## Problema breve 1
Nelle voci, riscrivi tutto dalla riga che contiene "pose: elev=121.1 azim=29.9" fino alla fine, rinominando "dist" in "distanza" e lasciando invariato il resto.

## Estratto scelto
---*---

Pesticidi, Trentino in cima alla classifica italiana

Numeri. Sempre numeri. Disgraziatamente numeri.
Rai3: durante la puntata del 15 febbraio di "Presa Diretta", programma condotto da
Riccardo Iacona, emergono dati sugli usi degli agrofarmaci che fanno sobbalzare i trentini. Già, perché nella Provincia autonoma verrebbero utilizzati 40 chilogrammi per ettaro contro i nove della media nazionale. Oltre quattro volte tanto.
Chi assiste al programma chissà cosa avrà pensato. Forse che in Trentino gli agrofarmaci li regalano. Oppure che l'irrorazione delle colture agrarie sia una sorta di sport locale con tanto di citazione nel Guinness dei Primati per l'agricoltore che ne spruzza di più.  Niente di tutto questo, ovviamente.

In Trentino l'uso elevato per ettaro di prodotti per la difesa dipende per lo più dallo specifico indirizzo colturale locale. Infatti, le due colture regine sono vite e melo, cioè quelle ove le avversità sono tali e tante che stare sotto certe soglie di applicazioni fitosanitarie implica perdite economiche così importanti da rendere del tutto inutile coltivarle.
Non sono infatti rari gli anni ove si sale sopra le venti applicazioni, fra fungicidi, insetticidi e, in minor parte, erbicidi.

---*---

## Dati grezzi
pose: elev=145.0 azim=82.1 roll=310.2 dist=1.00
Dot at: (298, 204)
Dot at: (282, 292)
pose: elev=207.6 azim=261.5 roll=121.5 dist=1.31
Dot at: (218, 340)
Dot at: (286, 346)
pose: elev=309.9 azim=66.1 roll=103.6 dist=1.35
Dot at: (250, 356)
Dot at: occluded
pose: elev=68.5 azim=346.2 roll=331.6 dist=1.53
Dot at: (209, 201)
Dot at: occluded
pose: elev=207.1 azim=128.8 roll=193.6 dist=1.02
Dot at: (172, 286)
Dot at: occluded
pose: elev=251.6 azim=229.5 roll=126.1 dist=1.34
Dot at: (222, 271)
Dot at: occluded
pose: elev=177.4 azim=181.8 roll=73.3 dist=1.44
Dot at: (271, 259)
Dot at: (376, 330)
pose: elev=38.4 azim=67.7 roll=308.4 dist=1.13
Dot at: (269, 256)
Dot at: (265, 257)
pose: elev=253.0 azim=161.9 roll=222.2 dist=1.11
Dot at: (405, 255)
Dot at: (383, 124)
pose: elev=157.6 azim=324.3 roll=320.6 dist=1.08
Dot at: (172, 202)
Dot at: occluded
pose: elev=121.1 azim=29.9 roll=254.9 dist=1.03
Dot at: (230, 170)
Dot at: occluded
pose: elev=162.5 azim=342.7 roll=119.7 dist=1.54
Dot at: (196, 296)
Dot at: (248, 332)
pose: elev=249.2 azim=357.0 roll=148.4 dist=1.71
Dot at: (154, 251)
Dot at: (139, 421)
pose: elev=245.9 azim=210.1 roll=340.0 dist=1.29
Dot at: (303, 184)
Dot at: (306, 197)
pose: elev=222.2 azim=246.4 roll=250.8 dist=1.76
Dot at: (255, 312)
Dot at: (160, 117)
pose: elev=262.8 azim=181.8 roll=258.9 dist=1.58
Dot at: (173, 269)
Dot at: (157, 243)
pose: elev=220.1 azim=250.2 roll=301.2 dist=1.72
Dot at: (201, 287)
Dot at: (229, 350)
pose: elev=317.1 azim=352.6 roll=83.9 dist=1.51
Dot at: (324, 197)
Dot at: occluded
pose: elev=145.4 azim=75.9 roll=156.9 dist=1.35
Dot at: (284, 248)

---*---

## Problema breve 2
Ripeti parola per parola l'estratto sui pesticidi in Trentino, da "In Trentino l'uso" fino a "minor parte, erbicidi.".

## Risultato completo 1
pose: elev=121.1 azim=29.9 roll=254.9 distanza=1.03
Dot at: (230, 170)
Dot at: occluded
pose: elev=162.5 azim=342.7 roll=119.7 distanza=1.54
Dot at: (196, 296)
Dot at: (248, 332)
pose: elev=249.2 azim=357.0 roll=148.4 distanza=1.71
Dot at: (154, 251)
Dot at: (139, 421)
pose: elev=245.9 azim=210.1 roll=340.0 distanza=1.29
Dot at: (303, 184)
Dot at: (306, 197)
pose: elev=222.2 azim=246.4 roll=250.8 distanza=1.76
Dot at: (255, 312)
Dot at: (160, 117)
pose: elev=262.8 azim=181.8 roll=258.9 distanza=1.58
Dot at: (173, 269)
Dot at: (157, 243)
pose: elev=220.1 azim=250.2 roll=301.2 distanza=1.72
Dot at: (201, 287)
Dot at: (229, 350)
pose: elev=317.1 azim=352.6 roll=83.9 distanza=1.51
Dot at: (324, 197)
Dot at: occluded
pose: elev=145.4 azim=75.9 roll=156.9 distanza=1.35
Dot at: (284, 248)

## Risultato completo 2
In Trentino l'uso elevato per ettaro di prodotti per la difesa dipende per lo più dallo specifico indirizzo colturale locale. Infatti, le due colture regine sono vite e melo, cioè quelle ove le avversità sono tali e tante che stare sotto certe soglie di applicazioni fitosanitarie implica perdite economiche così importanti da rendere del tutto inutile coltivarle.
Non sono infatti rari gli anni ove si sale sopra le venti applicazioni, fra fungicidi, insetticidi e, in minor parte, erbicidi.